Engenharia brasileira ganha protagonismo
O plano da Horse para o Brasil não se limita à manufatura. A companhia mantém no País um dos seus cinco centros de pesquisa e desenvolvimento instalados no mundo, com cerca de 270 profissionais, responsável por projetos destinados tanto ao mercado regional quanto a programas globais. É sempre bom lembrar que este número de profissionais dedicados representa cerca de um terço do conjunto de 730 trabalhadores — e que 90% são engenheiros.
De acordo com Márcio Melhorança, diretor de P&D para a América Latina, uma das principais apostas da empresa é a combinação de diferentes tecnologias de propulsão, sem restringir o futuro da mobilidade a uma única solução energética.
“Acreditamos em uma abordagem multienergia. Dependendo da aplicação e do mercado haverá espaço para motores a combustão de alta eficiência, sistemas híbridos e soluções eletrificadas.”

Dentre os projetos desenvolvidos localmente estão motores flex, propulsores turbo de injeção direta, sistemas híbridos e motor 1.5 destinado a aplicações de range extender, conceito que vem ganhando espaço em diferentes regiões do mundo.
A operação brasileira também lidera iniciativas relacionadas ao uso do etanol, conhecimento que começa a ser compartilhado com outras unidades do grupo e desperta interesse em mercados internacionais, como a Índia, por exemplo, e em outros países que estudam a ampliação do uso de combustíveis renováveis.
Outro foco importante é a utilização de inteligência artificial para acelerar o desenvolvimento de produtos. Em parceria com a Universidade Federal do Ceará e empresas de tecnologia a Horse trabalha na criação de gêmeos digitais e ferramentas de simulação capazes de reduzir significativamente o tempo de desenvolvimento e os custos dos projetos.
Segundo Melhorança a meta deste projeto é reduzir de 40% a 50% o tempo necessário para levar novas soluções ao mercado: “Estamos utilizando inteligência artificial para otimizar projetos, reduzir a necessidade de testes físicos e acelerar decisões de engenharia”.

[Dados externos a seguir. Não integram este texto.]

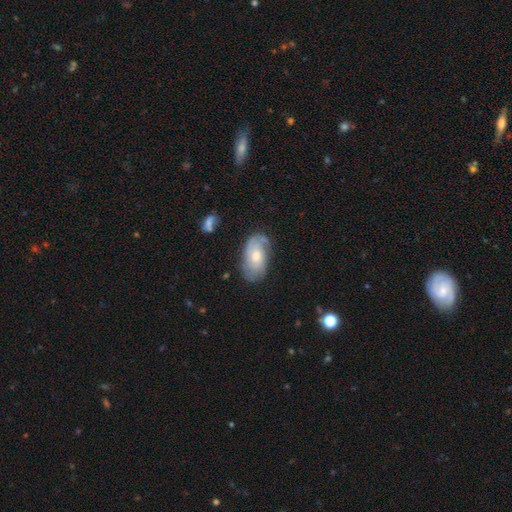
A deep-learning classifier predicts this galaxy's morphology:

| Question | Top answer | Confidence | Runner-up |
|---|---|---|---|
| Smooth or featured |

Para a Horse a combinação de capacidade industrial, engenharia local e domínio de tecnologias para o etanol coloca o Brasil em posição ímpar na reorganização global da indústria de powertrain, em um momento em que o mercado passa a buscar soluções cada vez mais flexíveis para atender diferentes ritmos de eletrificação no mundo todo.
Desde a sua criação, em 2023, a Horse já faturou cerca de 15 bilhões de euros com a produção acumulada de mais de 8 milhões de motores. A empresa mantém dezessete fábricas em todo o mundo, três delas localizadas na América Latina, no Brasil, na Argentina e no Chile, e cinco centros de desenvolvimento, dos quais um está vinculado à unidade brasileira.